(Page images and extracted text)
_ _ _ _ _
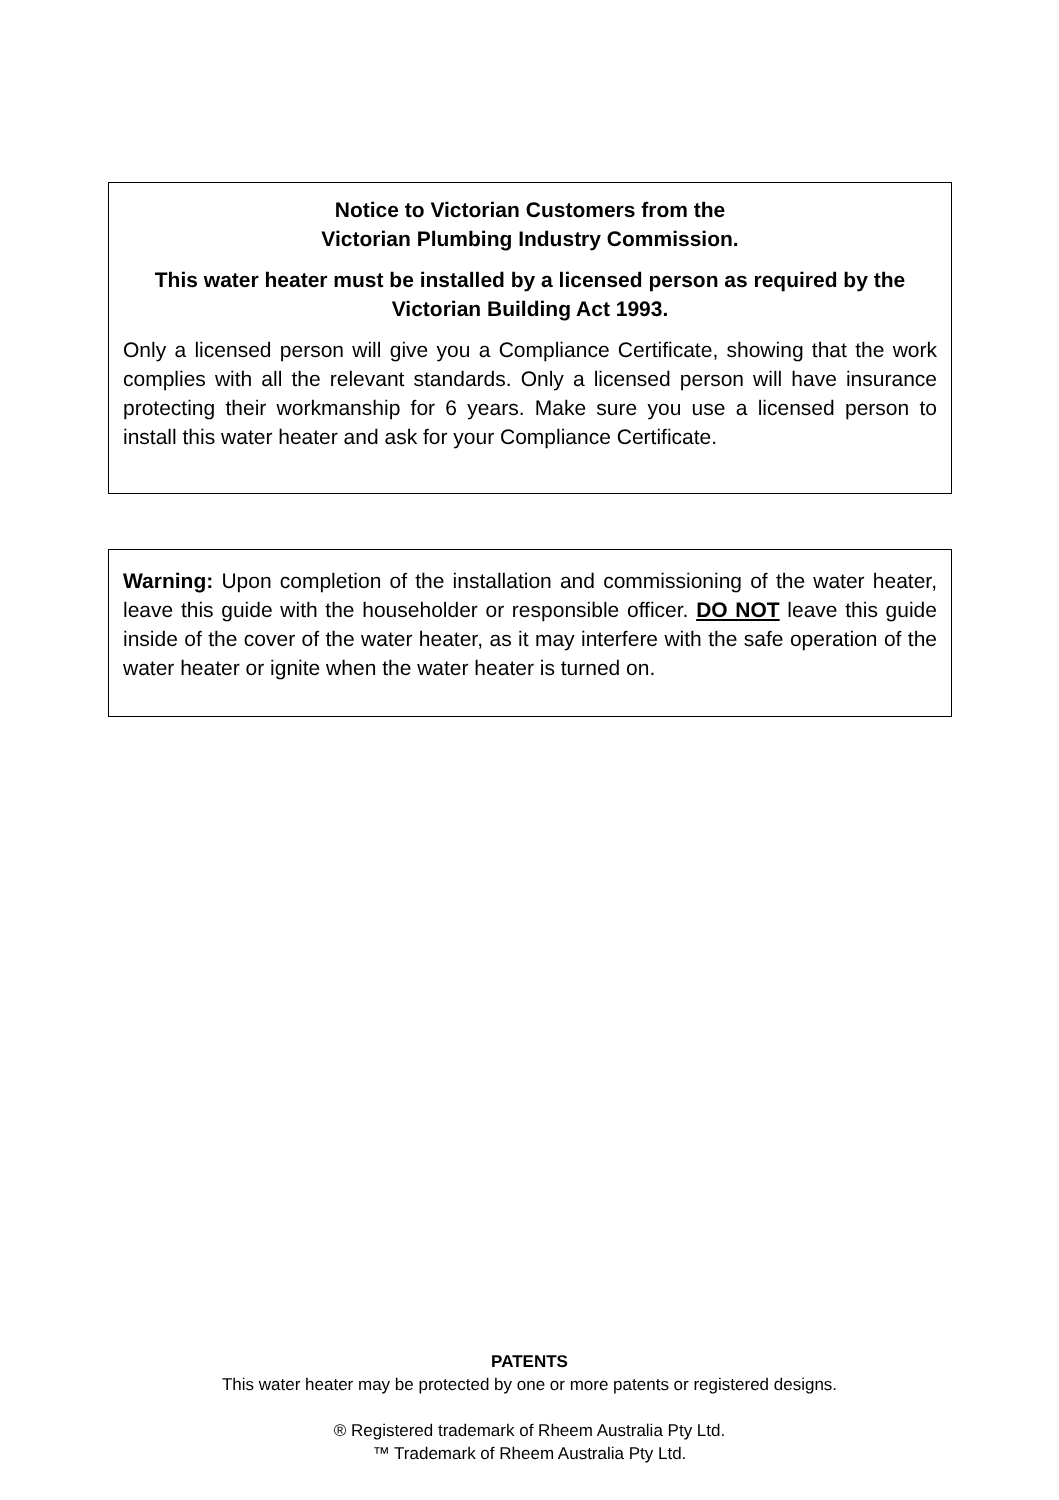Notice to Victorian Customers from the
Victorian Plumbing Industry Commission.
This water heater must be installed by a licensed person as required by the Victorian Building Act 1993.
Only a licensed person will give you a Compliance Certificate, showing that the work complies with all the relevant standards. Only a licensed person will have insurance protecting their workmanship for 6 years. Make sure you use a licensed person to install this water heater and ask for your Compliance Certificate.
Warning: Upon completion of the installation and commissioning of the water heater, leave this guide with the householder or responsible officer. DO NOT leave this guide inside of the cover of the water heater, as it may interfere with the safe operation of the water heater or ignite when the water heater is turned on.
PATENTS
This water heater may be protected by one or more patents or registered designs.
® Registered trademark of Rheem Australia Pty Ltd.
™ Trademark of Rheem Australia Pty Ltd.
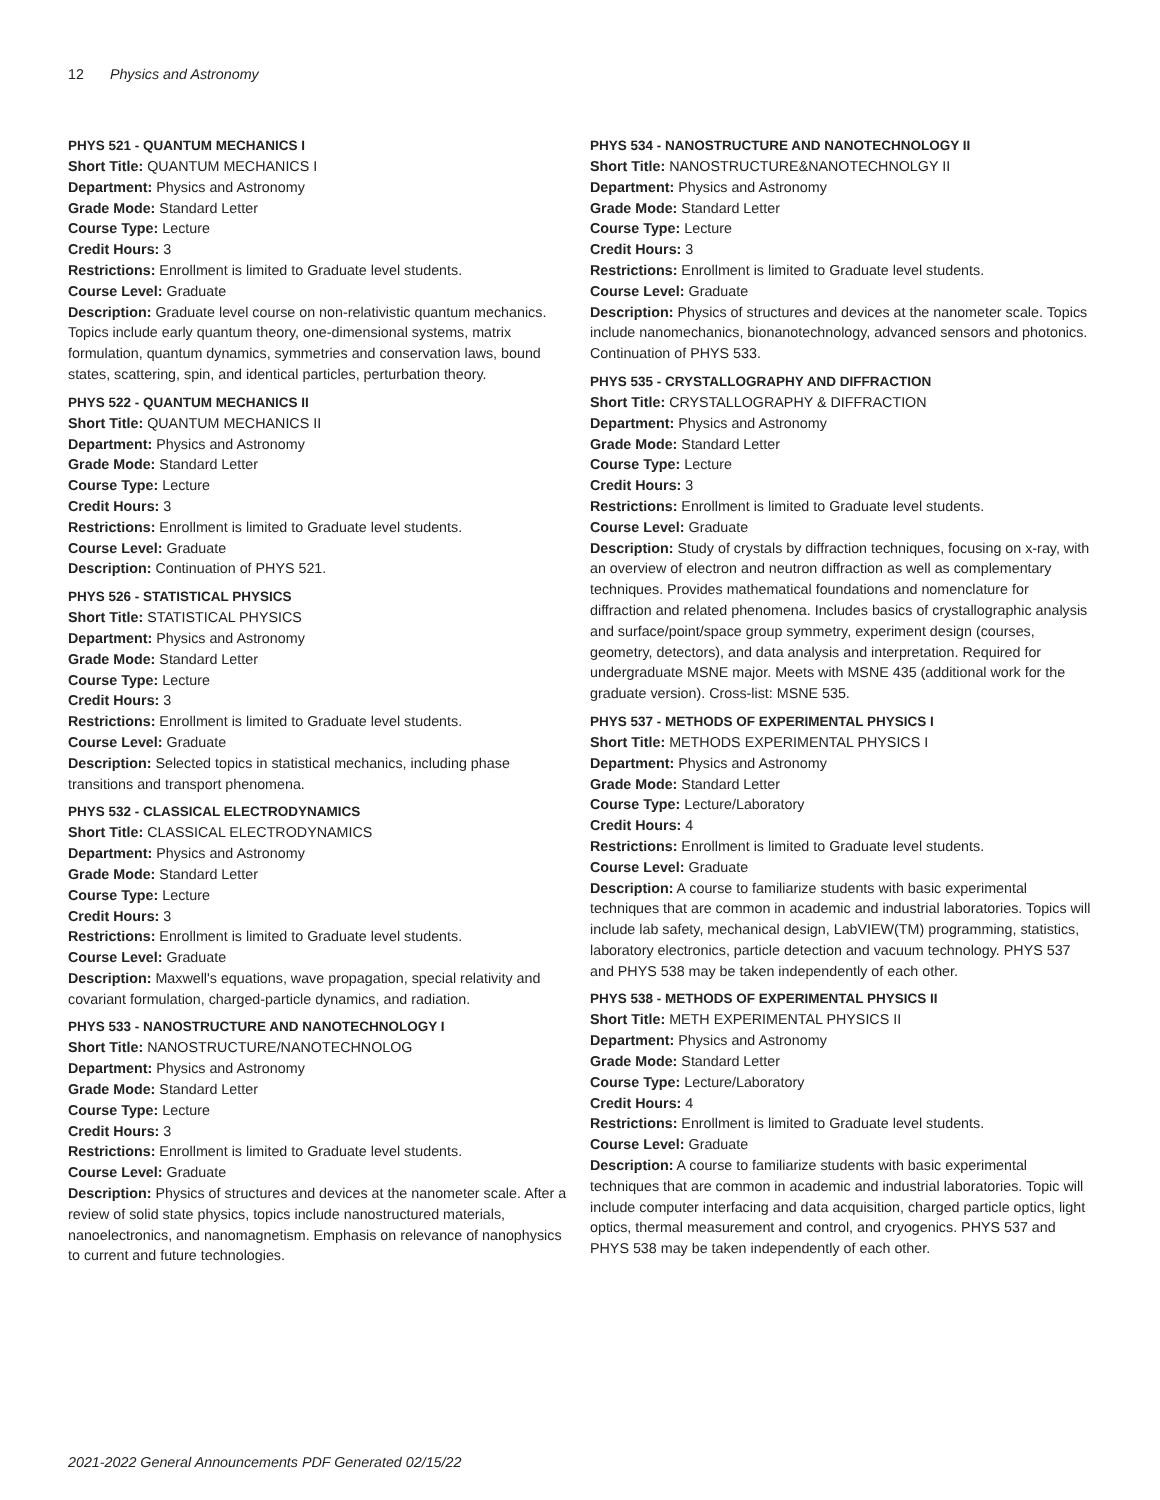12 Physics and Astronomy
PHYS 521 - QUANTUM MECHANICS I
Short Title: QUANTUM MECHANICS I
Department: Physics and Astronomy
Grade Mode: Standard Letter
Course Type: Lecture
Credit Hours: 3
Restrictions: Enrollment is limited to Graduate level students.
Course Level: Graduate
Description: Graduate level course on non-relativistic quantum mechanics. Topics include early quantum theory, one-dimensional systems, matrix formulation, quantum dynamics, symmetries and conservation laws, bound states, scattering, spin, and identical particles, perturbation theory.
PHYS 522 - QUANTUM MECHANICS II
Short Title: QUANTUM MECHANICS II
Department: Physics and Astronomy
Grade Mode: Standard Letter
Course Type: Lecture
Credit Hours: 3
Restrictions: Enrollment is limited to Graduate level students.
Course Level: Graduate
Description: Continuation of PHYS 521.
PHYS 526 - STATISTICAL PHYSICS
Short Title: STATISTICAL PHYSICS
Department: Physics and Astronomy
Grade Mode: Standard Letter
Course Type: Lecture
Credit Hours: 3
Restrictions: Enrollment is limited to Graduate level students.
Course Level: Graduate
Description: Selected topics in statistical mechanics, including phase transitions and transport phenomena.
PHYS 532 - CLASSICAL ELECTRODYNAMICS
Short Title: CLASSICAL ELECTRODYNAMICS
Department: Physics and Astronomy
Grade Mode: Standard Letter
Course Type: Lecture
Credit Hours: 3
Restrictions: Enrollment is limited to Graduate level students.
Course Level: Graduate
Description: Maxwell's equations, wave propagation, special relativity and covariant formulation, charged-particle dynamics, and radiation.
PHYS 533 - NANOSTRUCTURE AND NANOTECHNOLOGY I
Short Title: NANOSTRUCTURE/NANOTECHNOLOG
Department: Physics and Astronomy
Grade Mode: Standard Letter
Course Type: Lecture
Credit Hours: 3
Restrictions: Enrollment is limited to Graduate level students.
Course Level: Graduate
Description: Physics of structures and devices at the nanometer scale. After a review of solid state physics, topics include nanostructured materials, nanoelectronics, and nanomagnetism. Emphasis on relevance of nanophysics to current and future technologies.
PHYS 534 - NANOSTRUCTURE AND NANOTECHNOLOGY II
Short Title: NANOSTRUCTURE&NANOTECHNOLGY II
Department: Physics and Astronomy
Grade Mode: Standard Letter
Course Type: Lecture
Credit Hours: 3
Restrictions: Enrollment is limited to Graduate level students.
Course Level: Graduate
Description: Physics of structures and devices at the nanometer scale. Topics include nanomechanics, bionanotechnology, advanced sensors and photonics. Continuation of PHYS 533.
PHYS 535 - CRYSTALLOGRAPHY AND DIFFRACTION
Short Title: CRYSTALLOGRAPHY & DIFFRACTION
Department: Physics and Astronomy
Grade Mode: Standard Letter
Course Type: Lecture
Credit Hours: 3
Restrictions: Enrollment is limited to Graduate level students.
Course Level: Graduate
Description: Study of crystals by diffraction techniques, focusing on x-ray, with an overview of electron and neutron diffraction as well as complementary techniques. Provides mathematical foundations and nomenclature for diffraction and related phenomena. Includes basics of crystallographic analysis and surface/point/space group symmetry, experiment design (courses, geometry, detectors), and data analysis and interpretation. Required for undergraduate MSNE major. Meets with MSNE 435 (additional work for the graduate version). Cross-list: MSNE 535.
PHYS 537 - METHODS OF EXPERIMENTAL PHYSICS I
Short Title: METHODS EXPERIMENTAL PHYSICS I
Department: Physics and Astronomy
Grade Mode: Standard Letter
Course Type: Lecture/Laboratory
Credit Hours: 4
Restrictions: Enrollment is limited to Graduate level students.
Course Level: Graduate
Description: A course to familiarize students with basic experimental techniques that are common in academic and industrial laboratories. Topics will include lab safety, mechanical design, LabVIEW(TM) programming, statistics, laboratory electronics, particle detection and vacuum technology. PHYS 537 and PHYS 538 may be taken independently of each other.
PHYS 538 - METHODS OF EXPERIMENTAL PHYSICS II
Short Title: METH EXPERIMENTAL PHYSICS II
Department: Physics and Astronomy
Grade Mode: Standard Letter
Course Type: Lecture/Laboratory
Credit Hours: 4
Restrictions: Enrollment is limited to Graduate level students.
Course Level: Graduate
Description: A course to familiarize students with basic experimental techniques that are common in academic and industrial laboratories. Topic will include computer interfacing and data acquisition, charged particle optics, light optics, thermal measurement and control, and cryogenics. PHYS 537 and PHYS 538 may be taken independently of each other.
2021-2022 General Announcements PDF Generated 02/15/22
_ _ _ _ _
Exercise description: Copy all lines from the entries that contain the word "structures".

Task result:
Description: Physics of structures and devices at the nanometer scale. After a review of solid state physics, topics include nanostructured materials, nanoelectronics, and nanomagnetism. Emphasis on relevance of nanophysics to current and future technologies.
Description: Physics of structures and devices at the nanometer scale. Topics include nanomechanics, bionanotechnology, advanced sensors and photonics. Continuation of PHYS 533.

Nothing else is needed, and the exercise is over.